Andrew Kern and his lab looked to AI to make sense of mutations in DNA. They took an older machine learning architecture, GPT-2, and trained it on simulations of genetic evolution across different species like bacteria, rodents, mosquitoes, and primates.
“We can’t repeat evolution, so one of the key workflows we have is developing simulations,” said Kevin Korfmann, lead author of the study. “The simulations mimic evolutionary processes, and then we use the outcomes as training data for our deep learning models.”
The tool looks at mutations in the genetic code to trace genes back to their last common ancestor.
“Advances in generative AI and the architectures behind them are potentially useful to a number of fields outside a chatbot,” said Andrew Kern, an Evergreen professor of biology.

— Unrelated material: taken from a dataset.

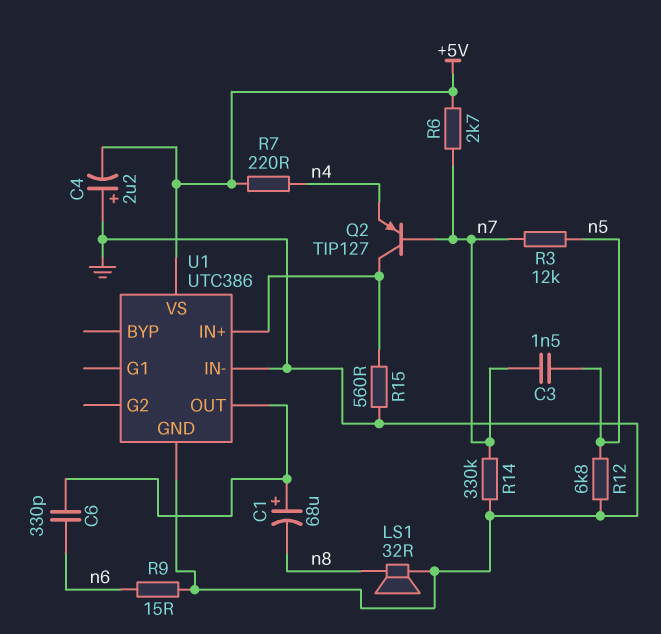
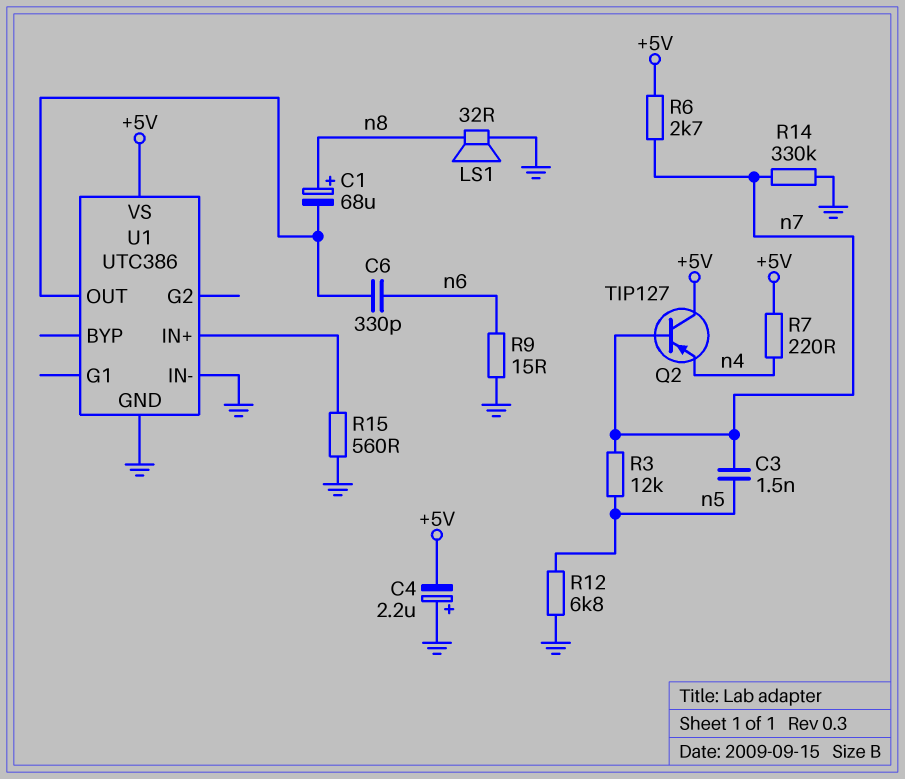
C1: 68uF (plus U1/OUT, minus n8) -> 68uF (plus n8, minus U1/OUT)
Q2: PNP TIP127 (B n7, C U1/IN+, E n4) -> PNP TIP127 (B n7, C +5V, E n4)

In tests, the AI model performed just as well as classical statistical methods. While traditional math-based methods can take hours or even days to decode a single mosquito chromosome, the new tool does it in minutes.
Advertisement
“Compared to classical inferential approaches, the AI tool doesn’t have to reason about every mutation individually,” Korfmann added. “It just reads the patterns because all of the expensive statistical work was done up front, during training, which sidesteps the bottleneck.”
“You never really know what’s going to work when you’re essentially borrowing techniques from a totally different world and applying them to a new problem,” Kern said. “But this was a case where things worked really well.”
Impacts on Disease Control
This kind of tool can help scientists figure out when species developed certain traits or when disease-resistance genes emerged. Take malaria, for example. For years, scientists used insecticides to control mosquito populations until the mosquitoes started developing resistance.
Kern explained, “Insecticide resistance is being observed in all of these mosquito populations today.”
“A major challenge in preventing the spread of malaria has been understanding the evolution of insecticide resistance,” Kern added. “Now, we can go in with our AI model, ask how long ago these resistance genes arose in the population, and learn about the evolutionary history of this critical carrier of malaria.”
Furthermore, the model works with incomplete DNA datasets, which is a common problem for researchers. Looking ahead, Kern and Korfmann want to use machine learning to build full genealogical trees across multiple lineages.
“There’s so much going on in the machine learning field that we haven’t applied yet in our field,” Korfmann noted. “There’s tons of translational work to do to get these novel algorithms working in biology.”